Copy the lines below exactly, starting at the one with "19: (558, 320, 3.27)" and ending at the one with "54: (831, 83, 1.60)", and leave out any picture.

Items listed in a dataset:

---------------

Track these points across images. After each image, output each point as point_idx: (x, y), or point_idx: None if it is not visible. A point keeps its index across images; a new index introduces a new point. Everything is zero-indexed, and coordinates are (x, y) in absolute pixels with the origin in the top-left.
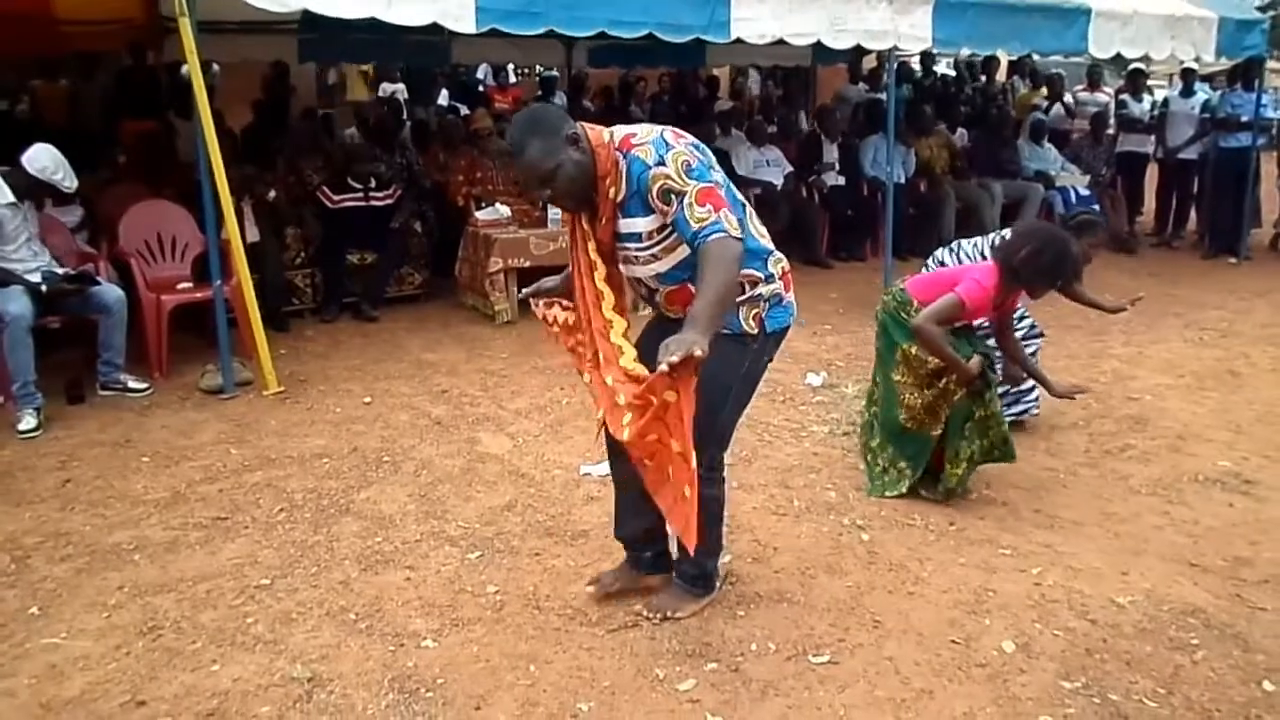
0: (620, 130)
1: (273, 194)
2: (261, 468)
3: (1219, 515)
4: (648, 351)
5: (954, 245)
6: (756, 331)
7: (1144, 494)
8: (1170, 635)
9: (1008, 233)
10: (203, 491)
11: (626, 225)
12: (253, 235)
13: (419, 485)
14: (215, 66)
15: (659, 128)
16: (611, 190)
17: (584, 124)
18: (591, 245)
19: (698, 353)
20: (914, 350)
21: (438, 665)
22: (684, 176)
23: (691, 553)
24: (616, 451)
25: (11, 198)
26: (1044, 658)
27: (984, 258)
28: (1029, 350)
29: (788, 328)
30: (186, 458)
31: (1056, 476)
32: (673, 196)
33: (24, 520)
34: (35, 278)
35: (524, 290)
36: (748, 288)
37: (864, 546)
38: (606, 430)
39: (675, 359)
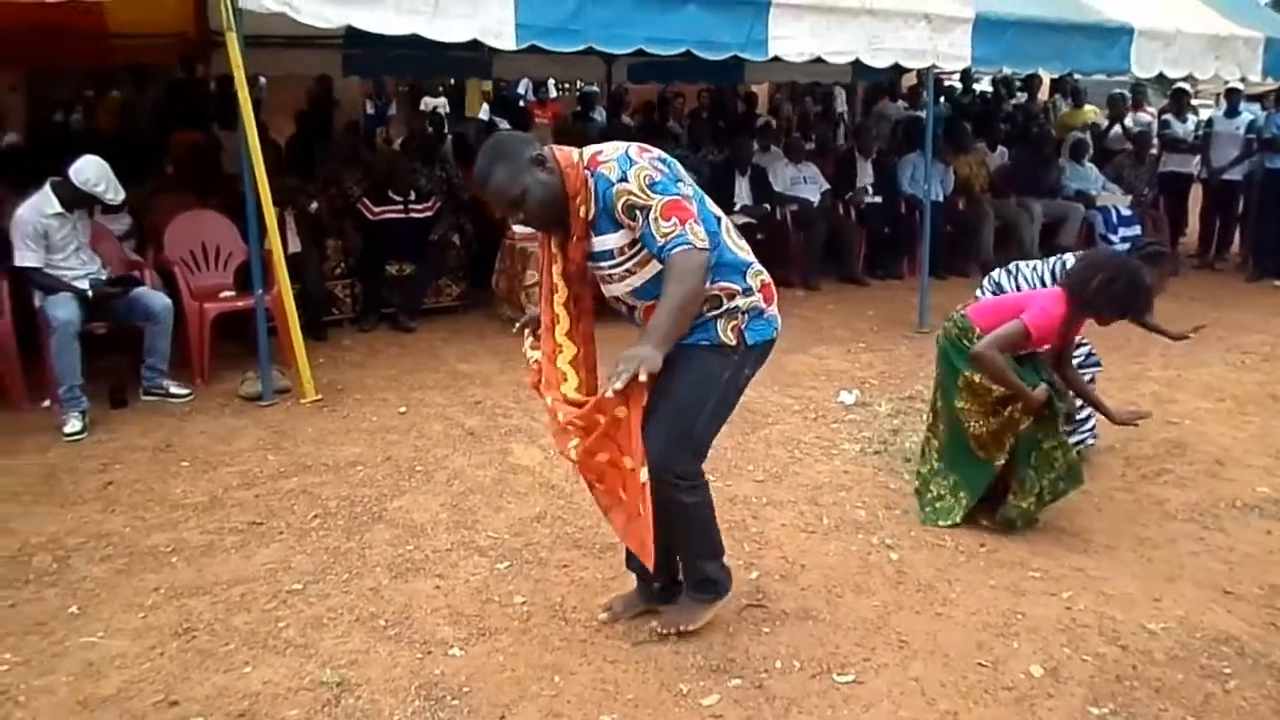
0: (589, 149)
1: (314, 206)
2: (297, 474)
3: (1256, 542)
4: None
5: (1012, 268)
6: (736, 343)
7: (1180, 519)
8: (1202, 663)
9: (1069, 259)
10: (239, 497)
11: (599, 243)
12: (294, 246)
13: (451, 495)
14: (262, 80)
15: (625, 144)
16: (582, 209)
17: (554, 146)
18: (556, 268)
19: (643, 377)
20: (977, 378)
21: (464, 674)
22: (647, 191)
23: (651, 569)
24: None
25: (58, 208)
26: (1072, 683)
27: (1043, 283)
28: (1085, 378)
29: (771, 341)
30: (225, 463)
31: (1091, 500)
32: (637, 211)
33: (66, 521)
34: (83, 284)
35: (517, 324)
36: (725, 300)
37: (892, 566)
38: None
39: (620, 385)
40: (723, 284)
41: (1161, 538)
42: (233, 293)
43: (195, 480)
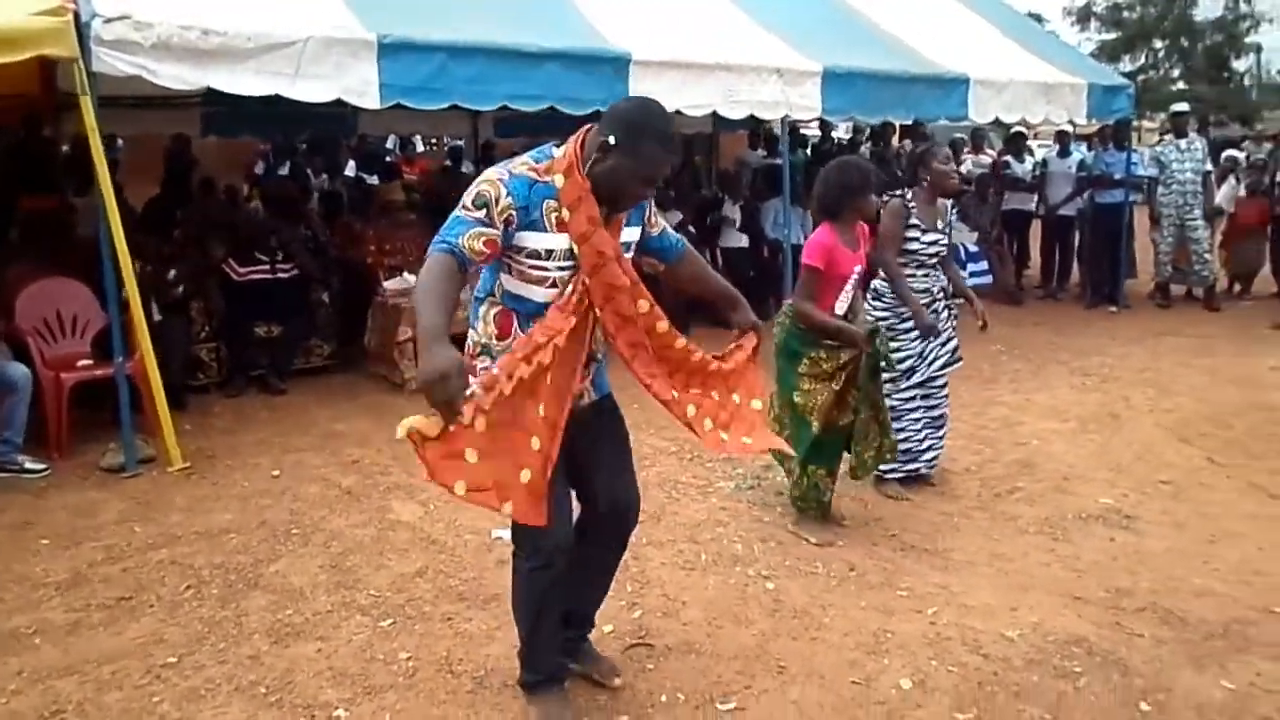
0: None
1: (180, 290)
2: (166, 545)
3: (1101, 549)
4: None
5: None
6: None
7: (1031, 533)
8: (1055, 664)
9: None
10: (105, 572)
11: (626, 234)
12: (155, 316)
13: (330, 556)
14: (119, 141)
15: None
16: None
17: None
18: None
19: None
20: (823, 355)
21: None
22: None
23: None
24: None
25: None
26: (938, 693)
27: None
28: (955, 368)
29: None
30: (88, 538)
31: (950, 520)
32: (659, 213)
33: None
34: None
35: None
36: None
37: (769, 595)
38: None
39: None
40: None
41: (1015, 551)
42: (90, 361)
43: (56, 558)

---------------

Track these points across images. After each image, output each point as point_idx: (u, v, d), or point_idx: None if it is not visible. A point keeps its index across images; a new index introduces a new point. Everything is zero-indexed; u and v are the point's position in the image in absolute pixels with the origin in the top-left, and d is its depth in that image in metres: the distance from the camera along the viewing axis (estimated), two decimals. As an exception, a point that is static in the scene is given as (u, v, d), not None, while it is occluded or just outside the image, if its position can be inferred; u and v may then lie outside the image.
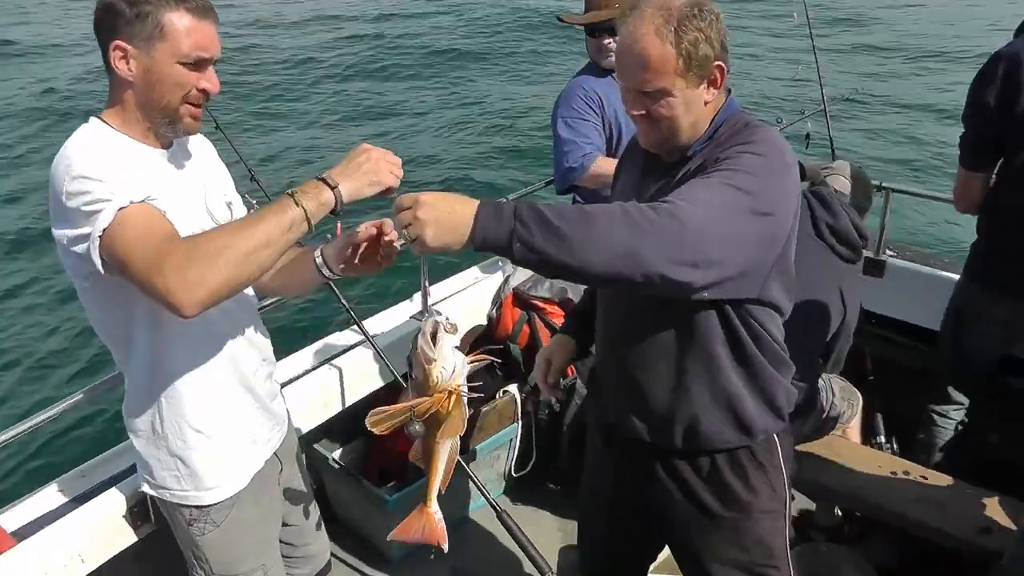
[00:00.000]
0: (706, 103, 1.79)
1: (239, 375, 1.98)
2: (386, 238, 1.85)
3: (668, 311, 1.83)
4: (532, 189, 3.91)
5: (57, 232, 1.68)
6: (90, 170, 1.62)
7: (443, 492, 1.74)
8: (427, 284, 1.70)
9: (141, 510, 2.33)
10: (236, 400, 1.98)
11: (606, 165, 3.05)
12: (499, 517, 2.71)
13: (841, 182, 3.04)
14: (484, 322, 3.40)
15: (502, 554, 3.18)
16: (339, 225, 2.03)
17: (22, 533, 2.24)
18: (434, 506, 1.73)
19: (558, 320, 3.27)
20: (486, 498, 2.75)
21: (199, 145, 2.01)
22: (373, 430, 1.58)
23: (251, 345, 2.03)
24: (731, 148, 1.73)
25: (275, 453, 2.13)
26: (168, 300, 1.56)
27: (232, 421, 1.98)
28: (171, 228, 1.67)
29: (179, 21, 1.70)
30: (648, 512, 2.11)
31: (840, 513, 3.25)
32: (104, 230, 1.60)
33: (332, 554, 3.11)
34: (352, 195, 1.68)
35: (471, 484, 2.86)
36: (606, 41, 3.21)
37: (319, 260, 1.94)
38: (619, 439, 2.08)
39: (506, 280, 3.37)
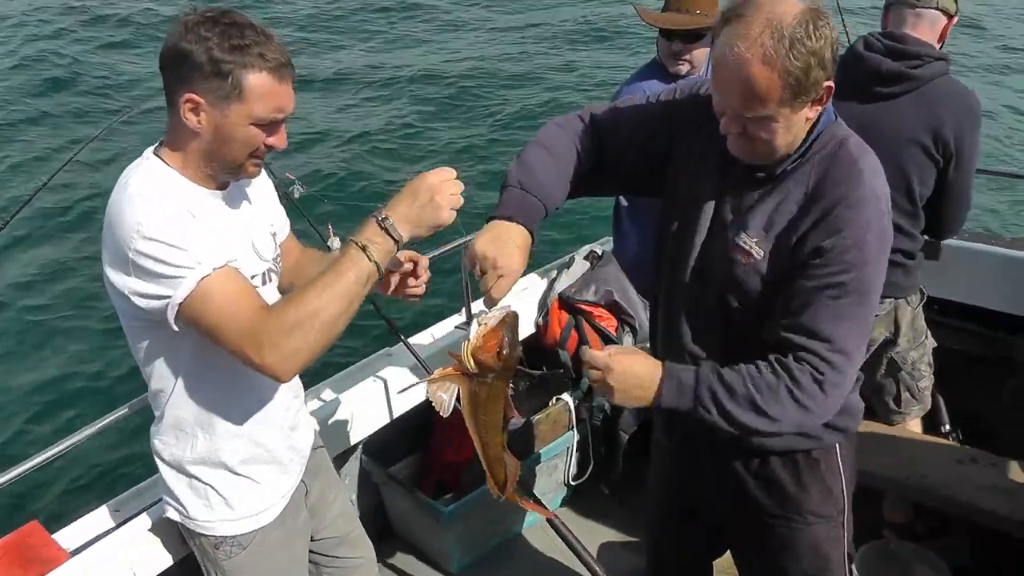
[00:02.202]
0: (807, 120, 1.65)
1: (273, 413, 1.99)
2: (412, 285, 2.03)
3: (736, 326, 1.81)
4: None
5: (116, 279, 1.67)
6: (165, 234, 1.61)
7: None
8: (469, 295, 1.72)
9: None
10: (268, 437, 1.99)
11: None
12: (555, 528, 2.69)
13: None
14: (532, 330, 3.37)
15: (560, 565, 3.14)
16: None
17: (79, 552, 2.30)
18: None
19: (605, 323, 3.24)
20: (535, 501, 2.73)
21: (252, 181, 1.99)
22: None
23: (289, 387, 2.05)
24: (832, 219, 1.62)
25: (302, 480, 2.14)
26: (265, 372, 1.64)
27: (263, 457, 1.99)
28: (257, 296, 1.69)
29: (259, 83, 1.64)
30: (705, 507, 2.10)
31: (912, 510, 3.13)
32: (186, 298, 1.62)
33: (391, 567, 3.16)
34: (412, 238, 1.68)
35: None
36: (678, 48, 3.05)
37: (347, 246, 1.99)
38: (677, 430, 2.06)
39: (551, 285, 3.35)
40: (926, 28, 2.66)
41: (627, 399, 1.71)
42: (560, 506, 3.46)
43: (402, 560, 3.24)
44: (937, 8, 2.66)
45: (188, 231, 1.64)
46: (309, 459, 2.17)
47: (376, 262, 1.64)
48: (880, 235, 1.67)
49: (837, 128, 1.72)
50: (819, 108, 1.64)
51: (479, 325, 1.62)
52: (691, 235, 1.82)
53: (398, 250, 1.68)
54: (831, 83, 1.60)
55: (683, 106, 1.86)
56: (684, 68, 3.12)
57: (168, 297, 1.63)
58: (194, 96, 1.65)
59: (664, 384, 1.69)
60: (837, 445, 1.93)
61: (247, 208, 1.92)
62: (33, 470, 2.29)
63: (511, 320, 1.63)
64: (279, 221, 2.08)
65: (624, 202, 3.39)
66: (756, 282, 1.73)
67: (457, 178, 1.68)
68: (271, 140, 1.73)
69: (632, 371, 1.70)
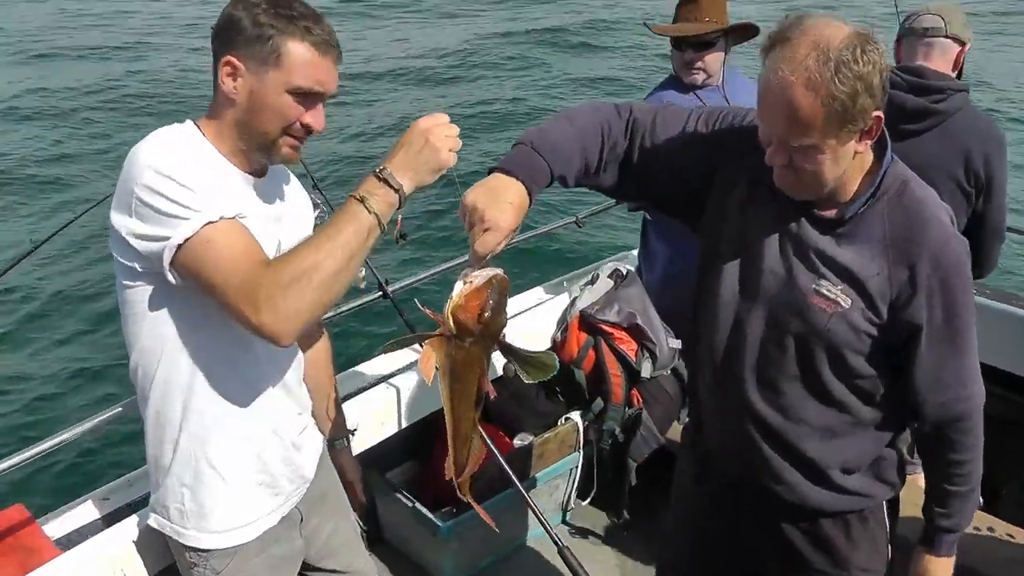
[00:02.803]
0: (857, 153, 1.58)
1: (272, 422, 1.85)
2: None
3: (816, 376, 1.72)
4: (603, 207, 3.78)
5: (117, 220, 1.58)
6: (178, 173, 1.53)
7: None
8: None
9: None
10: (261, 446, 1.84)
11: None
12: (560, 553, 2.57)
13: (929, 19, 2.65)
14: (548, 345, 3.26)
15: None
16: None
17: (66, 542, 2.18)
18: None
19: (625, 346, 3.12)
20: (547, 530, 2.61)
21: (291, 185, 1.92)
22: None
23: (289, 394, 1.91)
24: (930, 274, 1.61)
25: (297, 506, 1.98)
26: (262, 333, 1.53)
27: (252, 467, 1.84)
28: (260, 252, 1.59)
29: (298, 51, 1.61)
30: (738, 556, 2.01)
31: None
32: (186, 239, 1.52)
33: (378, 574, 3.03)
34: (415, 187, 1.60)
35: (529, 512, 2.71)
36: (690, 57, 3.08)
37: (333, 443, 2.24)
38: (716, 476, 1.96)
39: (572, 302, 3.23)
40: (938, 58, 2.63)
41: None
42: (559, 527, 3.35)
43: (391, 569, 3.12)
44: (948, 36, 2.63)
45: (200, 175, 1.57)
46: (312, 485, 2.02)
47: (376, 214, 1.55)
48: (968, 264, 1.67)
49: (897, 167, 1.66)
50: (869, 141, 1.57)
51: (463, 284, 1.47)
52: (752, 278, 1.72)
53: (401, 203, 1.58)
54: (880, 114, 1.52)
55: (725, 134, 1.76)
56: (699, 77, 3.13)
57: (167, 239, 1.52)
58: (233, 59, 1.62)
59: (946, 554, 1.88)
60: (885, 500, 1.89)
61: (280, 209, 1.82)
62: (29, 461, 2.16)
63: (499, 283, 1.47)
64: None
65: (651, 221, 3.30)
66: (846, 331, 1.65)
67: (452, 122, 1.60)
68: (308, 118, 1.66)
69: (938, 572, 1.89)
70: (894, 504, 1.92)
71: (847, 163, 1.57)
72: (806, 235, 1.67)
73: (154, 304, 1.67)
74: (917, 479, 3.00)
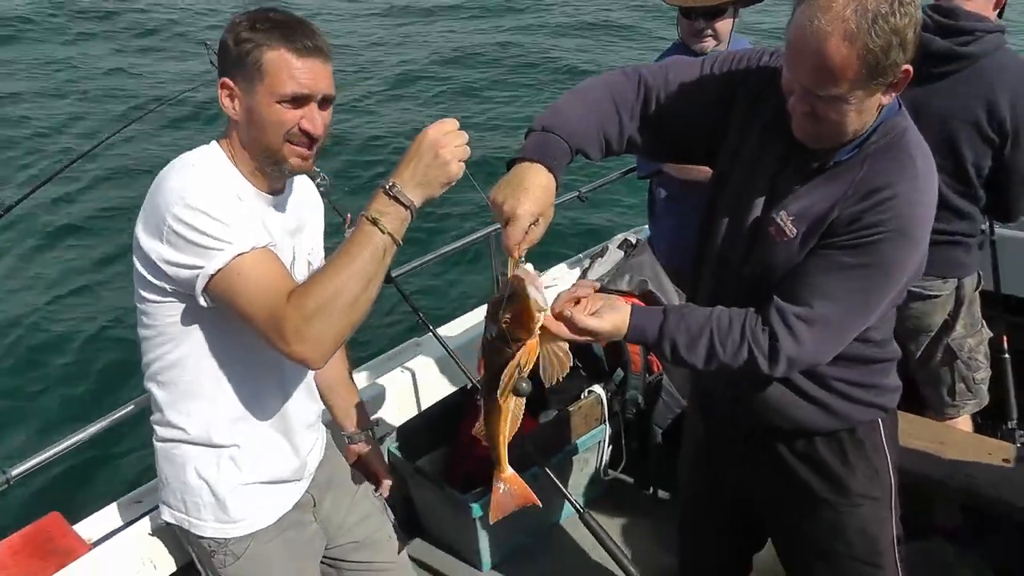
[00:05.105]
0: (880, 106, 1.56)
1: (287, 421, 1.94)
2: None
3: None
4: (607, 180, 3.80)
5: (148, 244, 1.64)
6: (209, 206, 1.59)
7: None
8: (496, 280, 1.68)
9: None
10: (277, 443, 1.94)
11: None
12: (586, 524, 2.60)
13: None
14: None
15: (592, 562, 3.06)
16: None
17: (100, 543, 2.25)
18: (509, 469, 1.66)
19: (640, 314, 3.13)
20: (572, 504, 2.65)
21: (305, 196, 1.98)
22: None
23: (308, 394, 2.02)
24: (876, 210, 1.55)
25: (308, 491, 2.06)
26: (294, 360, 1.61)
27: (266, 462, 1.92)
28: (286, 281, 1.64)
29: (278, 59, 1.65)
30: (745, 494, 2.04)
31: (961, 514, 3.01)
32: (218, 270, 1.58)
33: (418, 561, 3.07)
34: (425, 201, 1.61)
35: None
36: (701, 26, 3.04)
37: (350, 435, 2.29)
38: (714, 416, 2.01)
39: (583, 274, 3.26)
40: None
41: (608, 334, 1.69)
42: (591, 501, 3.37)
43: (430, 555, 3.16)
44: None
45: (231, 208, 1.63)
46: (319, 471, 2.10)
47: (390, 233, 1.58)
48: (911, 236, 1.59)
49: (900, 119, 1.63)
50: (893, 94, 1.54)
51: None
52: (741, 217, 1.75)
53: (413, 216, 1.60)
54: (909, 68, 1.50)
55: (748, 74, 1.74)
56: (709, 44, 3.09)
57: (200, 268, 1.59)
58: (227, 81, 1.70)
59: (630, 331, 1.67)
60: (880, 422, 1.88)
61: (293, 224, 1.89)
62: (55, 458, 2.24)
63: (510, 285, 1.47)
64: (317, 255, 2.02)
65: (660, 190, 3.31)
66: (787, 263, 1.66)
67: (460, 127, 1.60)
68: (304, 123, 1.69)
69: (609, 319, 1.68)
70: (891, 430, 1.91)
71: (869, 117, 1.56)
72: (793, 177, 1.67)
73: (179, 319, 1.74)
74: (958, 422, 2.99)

---------------

- [Answer to the exercise]:
19: (558, 320, 3.27)
20: (486, 498, 2.75)
21: (199, 145, 2.01)
22: (373, 430, 1.58)
23: (251, 345, 2.03)
24: (731, 148, 1.73)
25: (275, 453, 2.13)
26: (168, 300, 1.56)
27: (232, 421, 1.98)
28: (171, 228, 1.67)
29: (179, 21, 1.70)
30: (648, 512, 2.11)
31: (840, 513, 3.25)
32: (104, 230, 1.60)
33: (332, 554, 3.11)
34: (352, 195, 1.68)
35: (471, 484, 2.86)
36: (606, 41, 3.21)
37: (319, 260, 1.94)
38: (619, 439, 2.08)
39: (506, 280, 3.37)
[00:02.202]
0: (807, 120, 1.65)
1: (273, 413, 1.99)
2: (412, 285, 2.03)
3: (736, 326, 1.81)
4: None
5: (116, 279, 1.67)
6: (165, 234, 1.61)
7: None
8: (469, 295, 1.72)
9: None
10: (268, 437, 1.99)
11: None
12: (555, 528, 2.69)
13: None
14: (532, 330, 3.37)
15: (560, 565, 3.14)
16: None
17: (79, 552, 2.30)
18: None
19: (605, 323, 3.24)
20: (535, 501, 2.73)
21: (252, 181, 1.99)
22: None
23: (289, 387, 2.05)
24: (832, 219, 1.62)
25: (302, 480, 2.14)
26: (265, 372, 1.64)
27: (263, 457, 1.99)
28: (257, 296, 1.69)
29: (259, 83, 1.64)
30: (705, 507, 2.10)
31: (912, 510, 3.13)
32: (186, 298, 1.62)
33: (391, 567, 3.16)
34: (412, 238, 1.68)
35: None
36: (678, 48, 3.05)
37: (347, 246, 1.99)
38: (677, 430, 2.06)
39: (551, 285, 3.35)
40: (926, 28, 2.66)
41: (627, 399, 1.71)
42: (560, 506, 3.46)
43: (402, 560, 3.24)
44: (937, 8, 2.66)
45: (188, 231, 1.64)
46: (309, 459, 2.17)
47: (376, 262, 1.64)
48: (880, 235, 1.67)
49: (837, 128, 1.72)
50: (819, 108, 1.64)
51: (479, 325, 1.62)
52: (691, 235, 1.82)
53: (398, 250, 1.68)
54: (831, 83, 1.60)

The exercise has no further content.